In Cork they lived to play the game. They had to win the game… Hunger, second-city paranoia, scrappy-knees syndrome, Norrie Fire, call it what you like, but in their eyes a [Cork player] was going to beat an [opponent] to that ball.

What you could also call it is Corkness, and just like O’Sullivan would demonstrate it repeatedly to become the most successful player ever in Irish domestic basketball, Ronan McCarthy has exhibited it too. After a frustrated Maurice Fitzgerald gave him a dunt upon kicking a wide early on in the 1999 Munster final, McCarthy duly displayed no reverence to whom he was marking by standing up to and dragging down his esteemed opponent who he’d keep scoreless for the day.

In that flashpoint during that famous day in the rain, McCarthy personified Cork’s defiance. Twenty years on, he must summon that same spirit from his current charges.

There are a lot of statement games this weekend in the NFL, especially on Saturday night. Mayo, for as well and often as they’ve put it up to Dublin, are now 13 games and counting without a win over Jim Gavin; now is as good a time as any to break that duck, take Dublin out of the league final equation and open up a spot in it for themselves. Dublin, meanwhile, will want to remind Mayo of the hierarchy. In Omagh, Tyrone and Monaghan can hardly afford another loss. But in our eyes, the biggest game of the lot is under the lights at Páirc Uí Rinn. Meath football can hardly endure another season in Division Two while Cork football can hardly tolerate relegation to Division Three.

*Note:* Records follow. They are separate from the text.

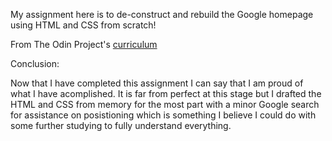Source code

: My assignment here is to de-construct and rebuild the Google homepage using HTML and CSS from scratch!

From The Odin Project's [curriculum](http://www.theodinproject.com/courses/web-development-101/lessons/html-css)

Conclusion:

Now that I have completed this assignment I can say that I am proud of what I have acomplished. It is far from perfect at this stage 
but I drafted the HTML and CSS from memory for the most part with a minor Google search for assistance on posistioning which is something
I believe I could do with some further studying to fully understand everything.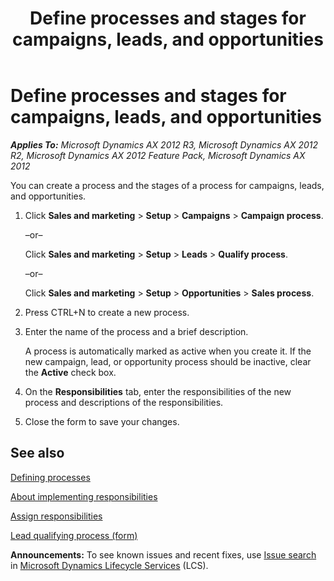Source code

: ﻿---
title: Define processes and stages for campaigns, leads, and opportunities
TOCTitle: Define processes and stages for campaigns, leads, and opportunities
ms:assetid: c6fc9b46-5b49-44f1-8b06-d31c9c6e9cc6
ms:mtpsurl: https://technet.microsoft.com/en-us/library/Gg213644(v=AX.60)
ms:contentKeyID: 36059308
ms.date: 04/18/2014
mtps_version: v=AX.60
f1_keywords:
- campaigns
- opportunity
- stages
- opportunities
- leads
- processes
---

# Define processes and stages for campaigns, leads, and opportunities 


_**Applies To:** Microsoft Dynamics AX 2012 R3, Microsoft Dynamics AX 2012 R2, Microsoft Dynamics AX 2012 Feature Pack, Microsoft Dynamics AX 2012_

You can create a process and the stages of a process for campaigns, leads, and opportunities.

1.  Click **Sales and marketing** \> **Setup** \> **Campaigns** \> **Campaign process**.
    
    –or–
    
    Click **Sales and marketing** \> **Setup** \> **Leads** \> **Qualify process**.
    
    –or–
    
    Click **Sales and marketing** \> **Setup** \> **Opportunities** \> **Sales process**.

2.  Press CTRL+N to create a new process.

3.  Enter the name of the process and a brief description.
    
    A process is automatically marked as active when you create it. If the new campaign, lead, or opportunity process should be inactive, clear the **Active** check box.

4.  On the **Responsibilities** tab, enter the responsibilities of the new process and descriptions of the responsibilities.

5.  Close the form to save your changes.

## See also

[Defining processes](defining-processes.md)

[About implementing responsibilities](about-implementing-responsibilities.md)

[Assign responsibilities](assign-responsibilities.md)

[Lead qualifying process (form)](https://technet.microsoft.com/en-us/library/hh242699\(v=ax.60\))

  
**Announcements:** To see known issues and recent fixes, use [Issue search](http://go.microsoft.com/fwlink/?linkid=389258) in [Microsoft Dynamics Lifecycle Services](http://go.microsoft.com/fwlink/?linkid=306505) (LCS).

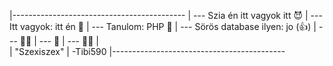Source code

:|-------------------------------------------
|    --- Szia én itt vagyok itt 😈
|    --- Itt vagyok: itt én 👀
|    --- Tanulom: PHP 🤮
|    --- Sörös database ilyen: jo (👍)
|    --- 🫳🏾
|    --- 🍆
|    --- 🫴🏾
|    
|        "Szexiszex"
|    -Tibi590
|-------------------------------------------
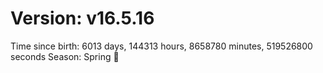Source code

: # Version: v16.5.16
Time since birth: 6013 days, 144313 hours, 8658780 minutes, 519526800 seconds
Season: Spring 🌸

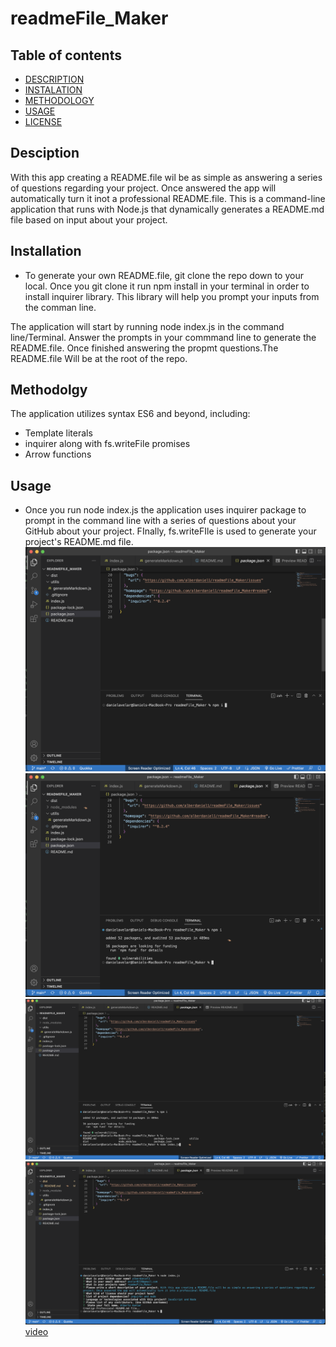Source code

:# readmeFile_Maker
## Table of contents
  * [DESCRIPTION](#description)
  * [INSTALATION](#installation)
  * [METHODOLOGY](#methodology)
  * [USAGE](#usage)
  * [LICENSE](#contact-me)

## Desciption
With this app creating a README.file wil be as simple as answering a series of questions regarding your project. Once answered the app will automatically turn it inot a professional README.file.
This is a command-line application that runs with Node.js that dynamically generates a README.md file based on input about your project.

## Installation 
- To generate your own README.file, git clone the repo down to your local. 
Once you git clone it run npm install in your terminal in order to install inquirer library. This library will help you prompt your inputs from the comman line.

The application will start by running node index.js in the command line/Terminal. Answer the prompts in your commmand line to generate the README.file.
 Once finished answering the propmt questions.The README.file Will be at the root of the repo.

## Methodolgy 
 The application utilizes syntax ES6 and beyond, including:
 - Template literals
 - inquirer along with fs.writeFile promises
 - Arrow functions

## Usage
- Once you run node index.js the application uses inquirer package to prompt in the command line with a series of questions about your GitHub about your project.
FInally, fs.writeFIle is used to generate your project's README.md file.
![image](./utilis/images/Screenshot%202023-05-12%20at%207.20.50%20PM.png)
![image](./utilis/images/Screenshot%202023-05-12%20at%207.21.52%20PM.png)
![image](./utilis/images/Screenshot%202023-05-12%20at%207.29.02%20PM.png)
![image](./utilis/images/Screenshot%202023-05-12%20at%207.34.54%20PM.png)
[video](https://drive.google.com/file/d/1jM13jfwdAMWcE5Kt9_OrwWLjDsAhzEGa/view)
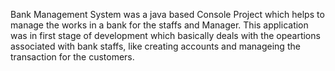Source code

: Bank Management System was a java based Console Project which helps to manage the works in a bank for the staffs and Manager.
This application was in first stage of development which basically deals with the opeartions associated with bank staffs, like creating accounts and manageing the transaction for the customers.

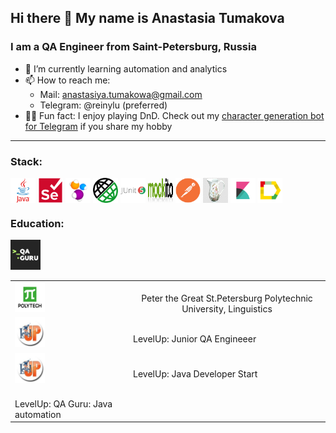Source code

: ## Hi there 👋 My name is Anastasia Tumakova
### I am a QA Engineer from Saint-Petersburg, Russia

- 🌱 I’m currently learning automation and analytics
- 📫 How to reach me: 
    - Mail: anastasiya.tumakowa@gmail.com
    - Telegram: @reinylu (preferred)
- 🧙‍♀️ Fun fact: I enjoy playing DnD. Check out my [character generation bot for Telegram](https://github.com/anstasiatum/i-need-a-hero) if you share my hobby
---
  ### Stack:
  <p align="left">
   <img align="center" src="readmeIcons/java-original-wordmark.svg" height="40" width="40" alt="Java 21" />
   <img align="center" src="readmeIcons/selenium-original.svg" height="40" width="40"  alt="Selenium" />
   <img align="center" src="readmeIcons/Selenide.svg" height="40" width="40"  alt="Selenide" />  
   <img align="center" src="readmeIcons/rest-assured-logo.png" height="40" width="40"  alt="RestAssured" />  
   <img align="center" src="readmeIcons/junit-original-wordmark.svg" height="40" width="40"  alt="JUnit5" />
   <img align="center" src="readmeIcons/Mockito_Logo.png" height="40" width="40"  alt="Mockito" />
   <img align="center" src="readmeIcons/postman-plain.svg" height="40" width="40"  alt="Postman" />
   <img align="center" src="readmeIcons/charles-logo.jpg" height="40" width="40"  alt="Charles" />
   <img align="center" src="readmeIcons/elastic-kibana.svg" height="40" width="40"  alt="Kibana" />
   <img align="center" src="readmeIcons/Allure.svg" height="40" width="40"  alt="AllureReport" />
  </p>

### Education:


<div>
  <table>
    <tr>
      <td>
        <a href="https://english.spbstu.ru/" target="_blank">
          <img src="readmeIcons/polytech.png" width="48" height="48" alt="Polytech" />
        </a>
      </td>
      <td align="center">
        <br> Peter the Great St.Petersburg Polytechnic University, Linguistics
      </td>
    </tr>
    <tr>
      <td>
        <a href="https://levelp.ru/courses/testirovanie/the-testing-junior-test-engineer/" target="_blank">
          <img src="readmeIcons/levelUp.jpg" width="48" height="48" alt="LevelUp" />
        </a>
      </td>
      <td>
        <br>LevelUp: Junior QA Engineeer
    </tr>
    <tr>
      <td>
        <a href="https://levelp.ru/courses/programmirovanie/basics-of-programming-in-the-java-language-level-1/" target="_blank">
          <img src="readmeIcons/levelUp.jpg" width="48" height="48" alt="LevelUp" />
        </a>
      </td>
      <td>
        <br>LevelUp: Java Developer Start
      </td>
    </tr>
    <tr>
      <td">
        <a href="https://qa.guru/java" target="_blank">
          <img src="readmeIcons/qa_guru.png" width="48" height="48" alt="LevelUp" />
        </a>
      </td>
      <td>
        <br>LevelUp: QA Guru: Java automation
      </td>
    </tr>
  </table>
</div>
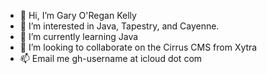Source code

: - 👋 Hi, I’m Gary O'Regan Kelly
- 👀 I’m interested in Java, Tapestry, and Cayenne.
- 🌱 I’m currently learning Java
- 💞️ I’m looking to collaborate on the Cirrus CMS from Xytra
- 📫 Email me gh-username at icloud dot com

<!---
gmoregan/gmoregan is a ✨ special ✨ repository because its `README.md` (this file) appears on your GitHub profile.
You can click the Preview link to take a look at your changes.
--->
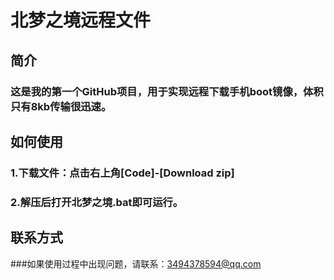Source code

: # 北梦之境远程文件
## 简介
### 这是我的第一个GitHub项目，用于实现远程下载手机boot镜像，体积只有8kb传输很迅速。

## 如何使用
### 1.下载文件：点击右上角[Code]-[Download zip]
### 2.解压后打开北梦之境.bat即可运行。

## 联系方式
###如果使用过程中出现问题，请联系：3494378594@qq.com
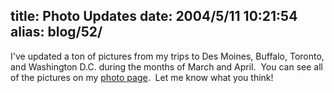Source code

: title: Photo Updates
date: 2004/5/11 10:21:54
alias: blog/52/
---
I've updated a ton of pictures from my trips to Des Moines, Buffalo, Toronto, and Washington D.C. during the months of March and April.  You can see all of the pictures on my [photo page](photo.asp).  Let me know what you think!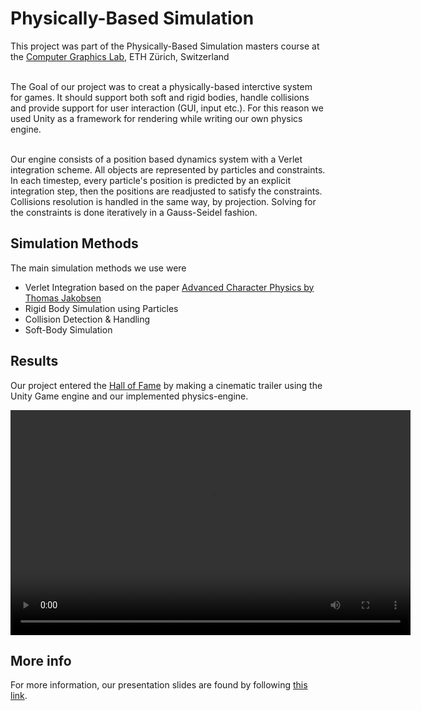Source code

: # Physically-Based Simulation

This project was part of the Physically-Based Simulation masters course at the [Computer Graphics Lab](https://cgl.ethz.ch/teaching/simulation19/home.php), ETH Zürich, Switzerland
<br/><br/>

The Goal of our project was to creat a physically-based interctive system for games. It should support both soft and rigid bodies, handle collisions and provide support for user interaction (GUI, input etc.). For this reason we used Unity as a framework for rendering while writing our own physics engine.
<br/><br/>

Our engine consists of a position based dynamics system with a Verlet integration scheme. All objects are represented by particles and constraints. In each timestep, every particle's position is predicted by an explicit integration step, then the positions are readjusted to satisfy the constraints. Collisions resolution is handled in the same way, by projection. Solving for the constraints is done iteratively in a Gauss-Seidel fashion.

## Simulation Methods

The main simulation methods we use were

- Verlet Integration based on the paper [Advanced Character Physics by Thomas Jakobsen](http://www.cs.cmu.edu/afs/cs/academic/class/15462-s13/www/lec_slides/Jakobsen.pdf)
- Rigid Body Simulation using Particles
- Collision Detection & Handling
- Soft-Body Simulation

## Results

Our project entered the [Hall of Fame](https://cgl.ethz.ch/teaching/simulation19/fame.php) by making a cinematic trailer using the Unity Game engine and our implemented physics-engine.

<p align="center" class="video-container">
 <video width="640" height="360" controls>
 <source src="../videos/trailer_softbody.mp4" type="video/mp4">
 </video>
</p>

## More info

For more information, our presentation slides are found by following [this link](https://cgl.ethz.ch/teaching/simulation19/projects/02_05_softbody.pdf).
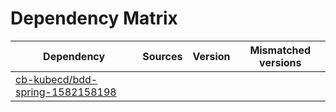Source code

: # Dependency Matrix

Dependency | Sources | Version | Mismatched versions
---------- | ------- | ------- | -------------------
[cb-kubecd/bdd-spring-1582158198](https://github.com/cb-kubecd/bdd-spring-1582158198.git) |  | []() | 

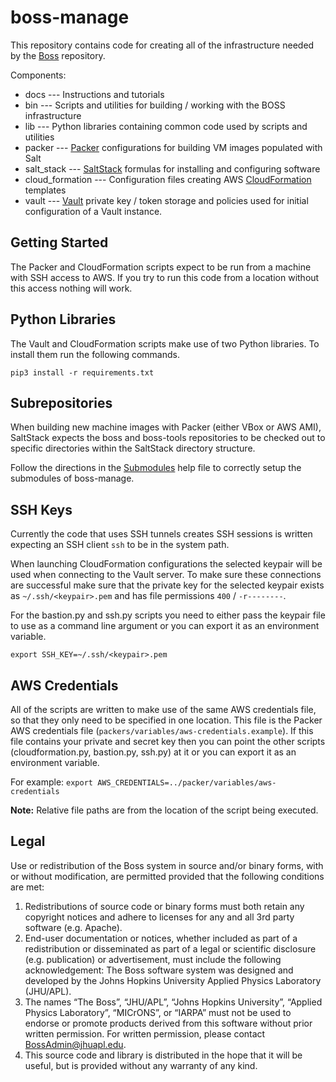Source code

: boss-manage
===========

This repository contains code for creating all of the infrastructure needed by
the [Boss](https://github.com/aplmicrons/boss) repository.

Components:

 * docs --- Instructions and tutorials
 * bin --- Scripts and utilities for building / working with the BOSS infrastructure
 * lib --- Python libraries containing common code used by scripts and utilities
 * packer --- [Packer](https://www.packer.io/) configurations for building VM
              images populated with Salt
 * salt_stack --- [SaltStack](http://saltstack.com/) formulas for installing
                  and configuring software
 * cloud_formation --- Configuration files creating AWS [CloudFormation](https://aws.amazon.com/cloudformation/)
                       templates
 * vault --- [Vault](http://www.vaultproject.io/) private key / token storage
             and policies used for initial configuration of a Vault instance.

## Getting Started

The Packer and CloudFormation scripts expect to be run from a machine with SSH
access to AWS. If you try to run this code from a location without this access
nothing will work.

## Python Libraries

The Vault and CloudFormation scripts make use of two Python libraries. To
install them run the following commands.

`pip3 install -r requirements.txt`

## Subrepositories

When building new machine images with Packer (either VBox or AWS AMI),
SaltStack expects the boss and boss-tools repositories to be checked
out to specific directories within the SaltStack directory structure.

Follow the directions in the [Submodules](docs/Submodules.md) help file to
correctly setup the submodules of boss-manage.

## SSH Keys

Currently the code that uses SSH tunnels creates SSH sessions is written
expecting an SSH client `ssh` to be in the system path.

When launching CloudFormation configurations the selected keypair will be used
when connecting to the Vault server. To make sure these connections are
successful make sure that the private key for the selected keypair exists as
`~/.ssh/<keypair>.pem` and has file permissions `400` / `-r--------`.

For the bastion.py and ssh.py scripts you need to either pass the keypair
file to use as a command line argument or you can export it as an environment
variable.

`export SSH_KEY=~/.ssh/<keypair>.pem`

## AWS Credentials

All of the scripts are written to make use of the same AWS credentials file,
so that they only need to be specified in one location. This file is the Packer
AWS credentials file (`packers/variables/aws-credentials.example`). If this
file contains your private and secret key then you can point the other scripts
(cloudformation.py, bastion.py, ssh.py) at it or you can export it as an
environment variable.

For example: `export AWS_CREDENTIALS=../packer/variables/aws-credentials`

**Note:** Relative file paths are from the location of the script being executed.

## Legal

Use or redistribution of the Boss system in source and/or binary forms, with or without modification, are permitted provided that the following conditions are met:
 
1. Redistributions of source code or binary forms must both retain any copyright notices and adhere to licenses for any and all 3rd party software (e.g. Apache).
2. End-user documentation or notices, whether included as part of a redistribution or disseminated as part of a legal or scientific disclosure (e.g. publication) or advertisement, must include the following acknowledgement:  The Boss software system was designed and developed by the Johns Hopkins University Applied Physics Laboratory (JHU/APL). 
3. The names “The Boss”, “JHU/APL”, “Johns Hopkins University”, “Applied Physics Laboratory”, “MICrONS”, or “IARPA” must not be used to endorse or promote products derived from this software without prior written permission. For written permission, please contact BossAdmin@jhuapl.edu.
4. This source code and library is distributed in the hope that it will be useful, but is provided without any warranty of any kind.


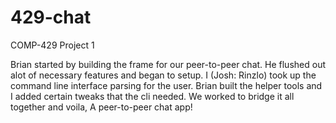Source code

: # 429-chat
COMP-429 Project 1

Brian started by building the frame for our peer-to-peer chat. He flushed out alot of necessary features and began to setup. I (Josh: Rinzlo) took up the command line interface parsing for the user. Brian built the helper tools and I added certain tweaks that the cli needed. We worked to bridge it all together and voila, A peer-to-peer chat app!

The Cork football public has reason to be doubtful about the McCarthy project. Does he feel the massed defence is genuinely Cork’s best chance to win in Division Two or merely the best way to avoid another trimming to Kerry in July? At a county board meeting a fortnight ago, chairperson Tracey Kennedy indicated that McCarthy had hinted that Cork’s early-season difficulties could be partly attributed to not yet finding replacements for Ciaran O’Sullivan and Eamonn Ryan as selectors. Seven months on from Cork’s exit from the 2018 championship, can that really be excusable or acceptable?

But as Tony Leen would point out in a recent Irish Examiner podcast, if there is any sense of pride — Corkness — about the Cork public, then they owe it to the Cork jersey to make their way to Christy Ring Park in anticipation that the team’s current circumstances, whatever about the Meath jersey, will prompt the necessary response.

The two-week break should have been invaluable to McCarthy and his coaches to further bed in the system and style of play that they want — but this one is more about attitude than tactics.

Even when Cork exited the 2014 and 2017 championship to Mayo there was a sense of honour, not dismay, among the public because there had been a show of defiance by the team. Against Meath, passion, not passivity, must inform everything that Cork do.